When a stricture is too long for anastomotic urethroplasty the alternative is some form of substitution urethroplasty. Here, there are two alternative approaches. The first is to excise the urethral stricture and perform a circumferential repair of the urethra. Intuitively, this would seem to be a sensible approach but in practice, a circumferential repair needs to be staged to give satisfactory results or, if performed in one stage, tends to give less satisfactory results than the alternative approach of incising the stricture and then putting on a patch to restore urethral calibre at that point (stricturotomy and patch).
Anastomotic urethroplasty
Anastomotic urethroplasty is generally only applicable in two situations. Firstly, for short strictures of the bulbar urethra, no more than 1–2 cm long, which are generally attributable to external trauma or are otherwise idiopathic in origin (possibly congenital). The external trauma is usually a fall astride injury. The second situation is a pelvic fracture related injury of the membranous urethra or bulbo‐membranous junction.
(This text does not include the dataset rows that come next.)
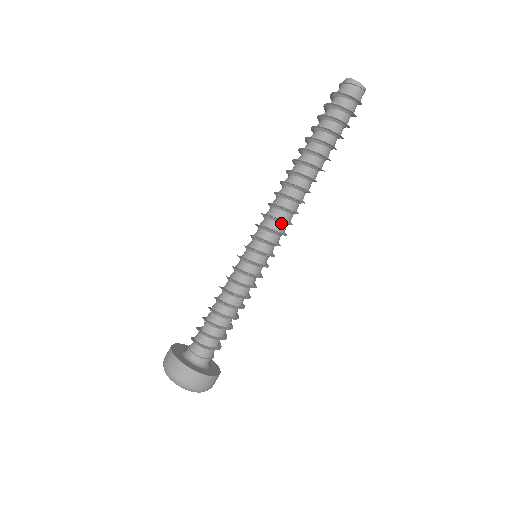
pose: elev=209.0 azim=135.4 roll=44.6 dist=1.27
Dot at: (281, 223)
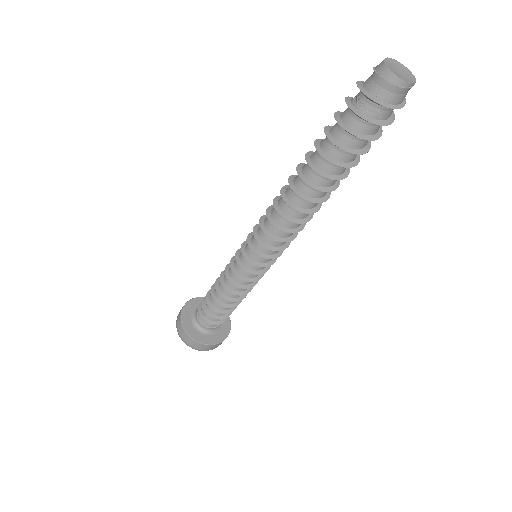
Dot at: (280, 239)
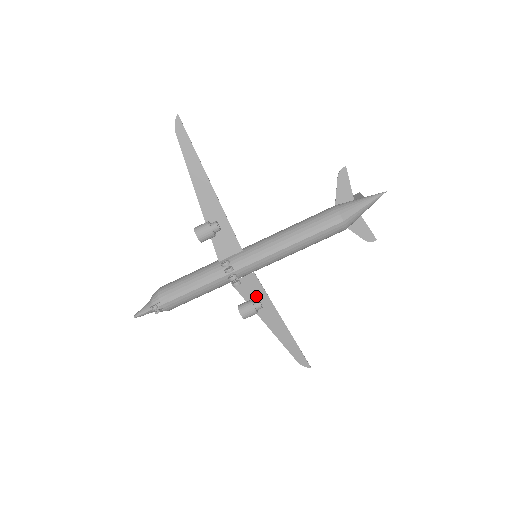
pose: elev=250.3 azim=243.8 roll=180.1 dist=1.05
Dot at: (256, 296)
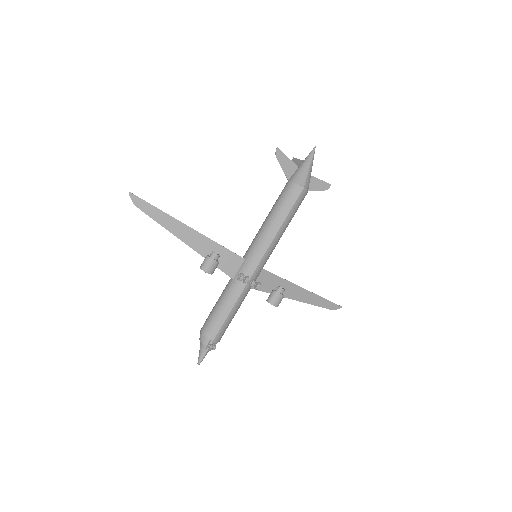
Dot at: (274, 285)
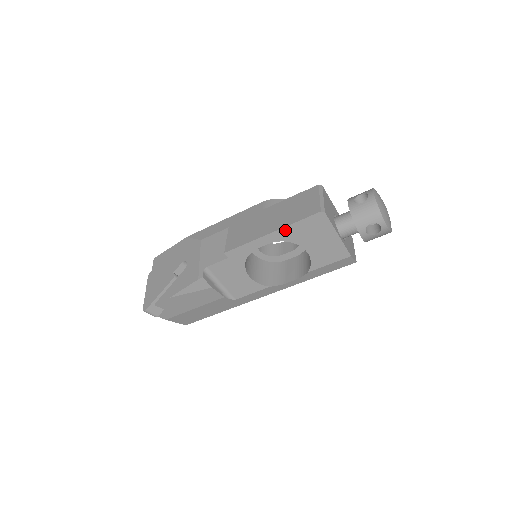
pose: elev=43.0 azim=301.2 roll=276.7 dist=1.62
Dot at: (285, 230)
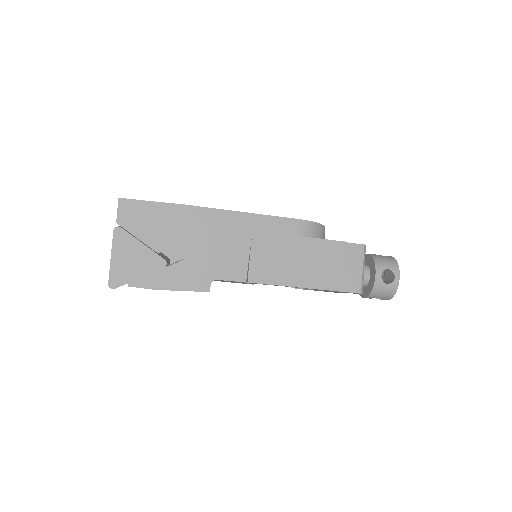
Dot at: (319, 289)
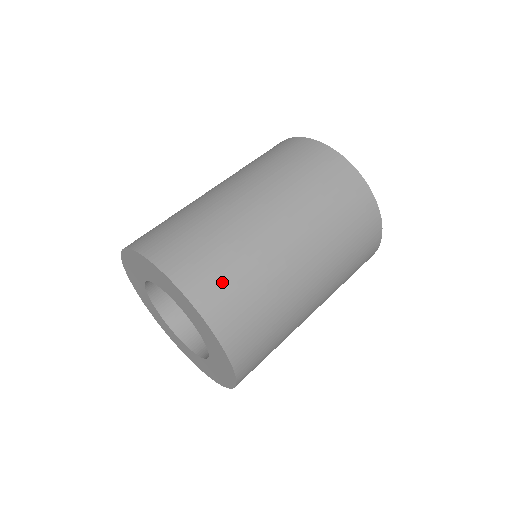
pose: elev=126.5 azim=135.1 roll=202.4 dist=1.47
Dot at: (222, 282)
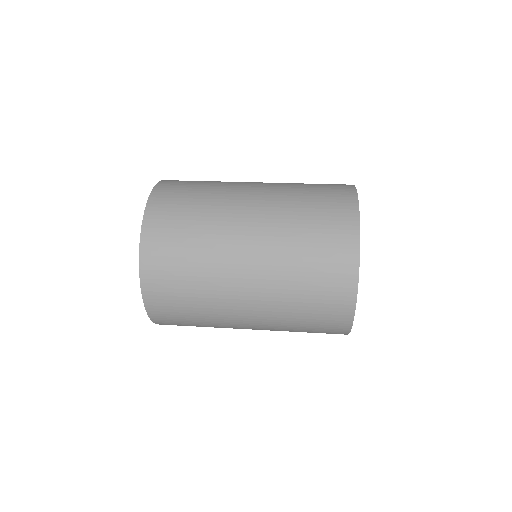
Dot at: (179, 196)
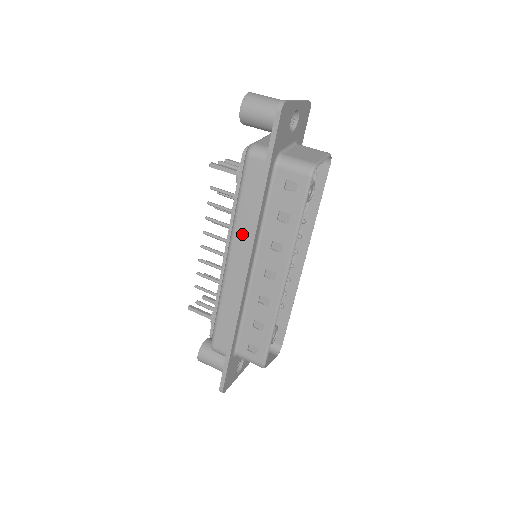
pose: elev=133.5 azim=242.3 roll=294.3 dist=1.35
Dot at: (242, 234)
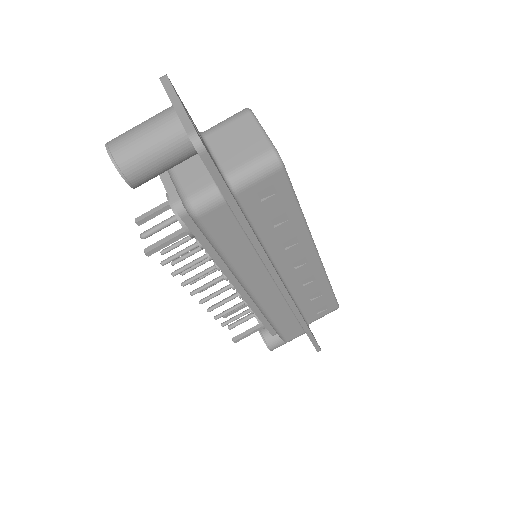
Dot at: (251, 270)
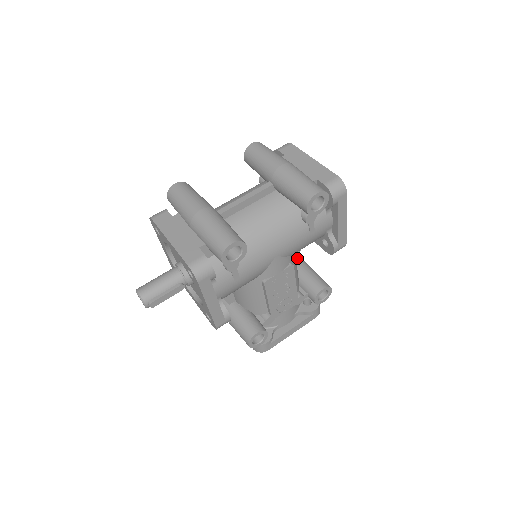
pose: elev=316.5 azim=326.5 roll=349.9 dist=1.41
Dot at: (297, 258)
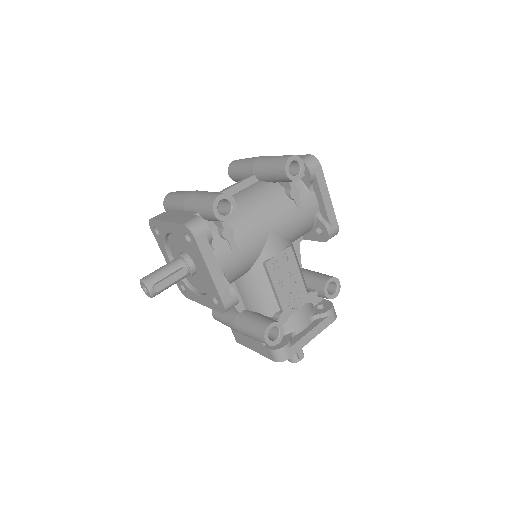
Dot at: occluded
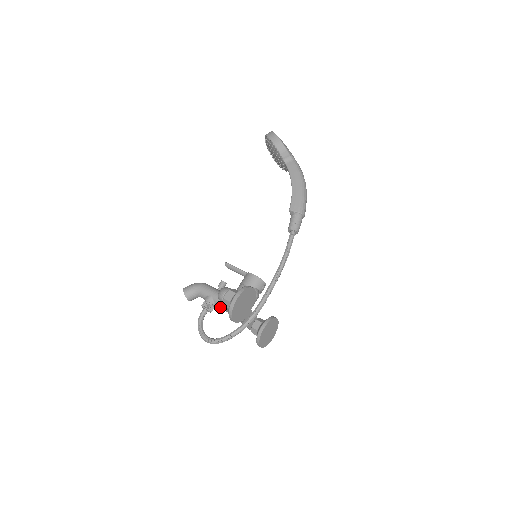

The general principles here are to mobilise the bulbar urethra fully, capitalising on its elasticity to overcome any defect in length as a result of excision of a short stricture or to bridge a gap caused by complete disruption because of external trauma. Should the elasticity of the urethra and mobilisation alone be insufficient to bridge any defect then the second general principle is to straighten out the natural curve of the bulbar urethra by a sequential series of manoeuvres including separation of the crura at the base of the penis, wedge pubectomy of the inferior pubic arch, and, if necessary, re‐routing of the urethra around the shaft of the shaft of the penis until the course of the bulbar urethra from the penoscrotal junction to the apex of the prostate is a straight line rather than the semi‐circle that it normally is (fig 3).14,15,16
Substitution urethroplasty
Unlike anastomotic urethroplasty this can be used anywhere in the urethra. When an anastomotic repair is possible and appropriate this should be used in preference because it gives better and more durable results. Substitution urethroplasty should not therefore be used universally; it should be used selectively for those strictures of the bulbar urethra that are too long for an anastomnotic repair and all strictures of the penile urethra in which an anastomotic repair would cause unacceptable penile deformity on erection.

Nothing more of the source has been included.